Firstly – The decline in bees is a biproduct of climate change. They rely on climate cues to know when spring has arrived. The freak weather we have experienced throughout recent years has masked the bees’ ability to recognise when they should come out of hibernation. Secondly – Loss of habitat. Human destruction such as deforestation is having a huge impact on the bees’ habitat as it reduces the number of plants and the green space to pollinate. Thirdly – Toxic pesticides. The pesticides we use to kill insects that damage our plants can also have a huge impact on the bees too. Pesticides are poisonous, so whilst you are solving one problem, a much more serious one is occurring as a result.
What is being done to help?
Thankfully, the declining bee population is becoming an acknowledged issue, with companies as well as individuals taking matters into their own hands. An incredible example of this work is Exodus Travels and their partnership with Rewilding Europe. Rewilding Europe is a non-profit organisation based in the Netherlands and their sole focus is to “restore our nature’s ecosystems and biodiversity, for wildlife to return and thrive”. Exodus Travels have developed an incredible project that aims to “rewild 100 square meters of the Italian Apennines for every one of our [their] passengers”. As a result of this project, biodiversity will be increased once again, natural ecosystems will strengthen, wildlife will be protected, and carbon will be absorbed – tackling climate change. These factors will all contribute to the protection of bees and, as a result, the bees will continue to pollinate and expand this healthy environment.
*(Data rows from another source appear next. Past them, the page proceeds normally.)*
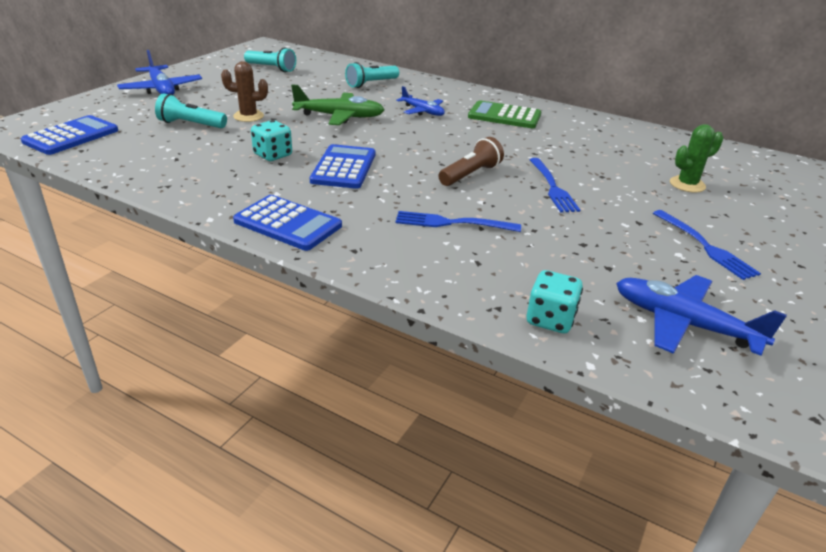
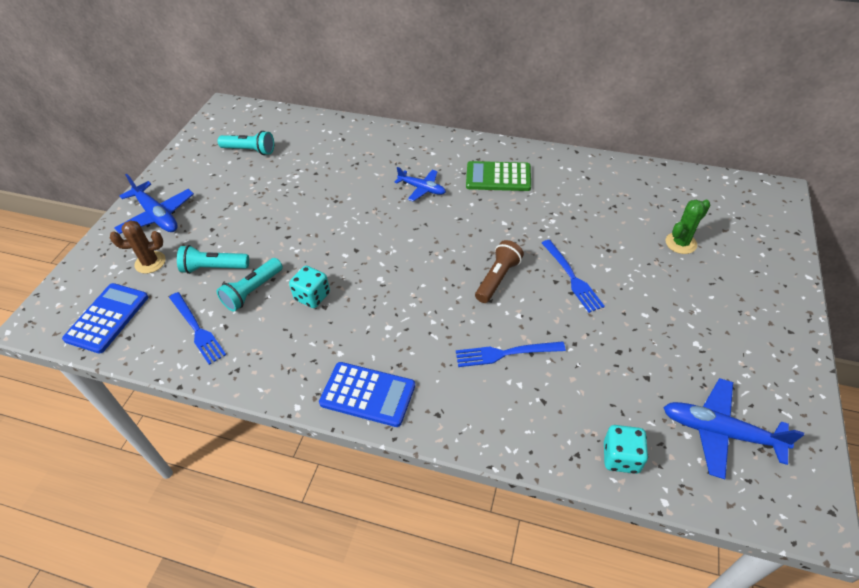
camera: 10 degrees left, 15 degrees up
brown cactus [221,61,268,122] -> brown cactus moved to [110,221,166,274]
green plane [291,84,385,125] -> none
blue calculator [310,144,375,189] -> none
turquoise flashlight [345,62,399,88] -> turquoise flashlight moved to [216,258,283,312]
blue fork [653,210,761,280] -> blue fork moved to [169,292,226,365]

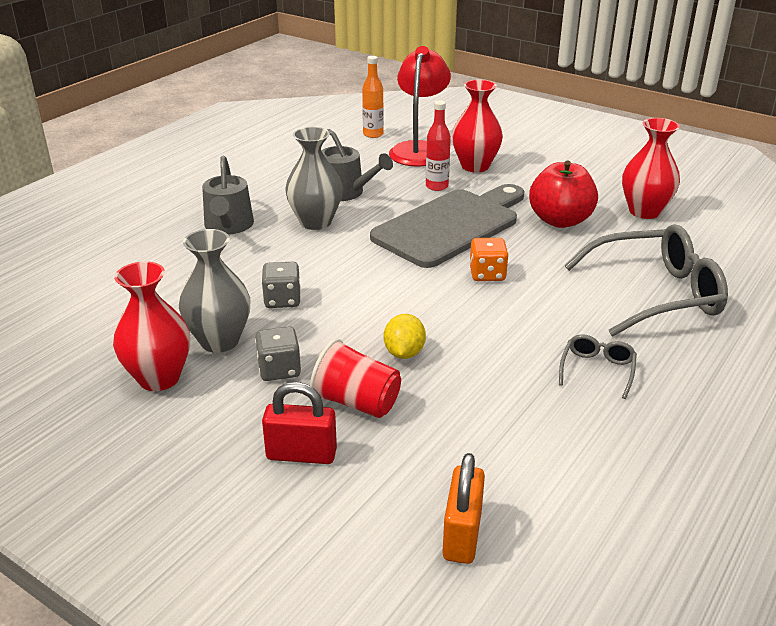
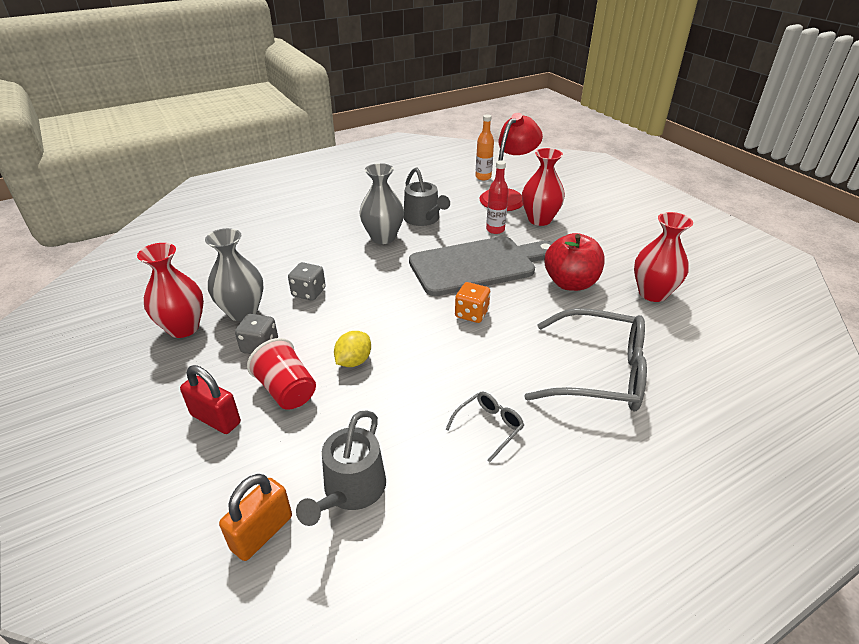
camera: 25 degrees right, 5 degrees up
grey watering can [202,156,254,235] -> grey watering can moved to [296,410,386,526]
This innovative project will hopefully pave the way for companies to follow, and positive movement to a healthy world (particularly for the bees) can be achieved.
What can you do to help?
If this has grabbed your attention and you feel you would like to help save the bees from the comfort of your own home, then here are some great ideas to get your started.
Plant a bee garden – Planting a bee garden is a beautiful and valuable way to ensure the bees in your garden have a safe home. All you need is a variety of pollen-rich plants and the bees will do the rest.
Ban the chemicals – Pesticides and other chemicals can be extremely harmful to bees, so avoid using these in your garden. Instead, use natural solutions that won’t harm the bee population.
Create a bee bath – You may already have one, (in which case, you are one step ahead), but by filling a shallow bird bath with clean water and smooth pebbles, the bees will land on the pebbles and enjoy a long drink after a day’s pollination.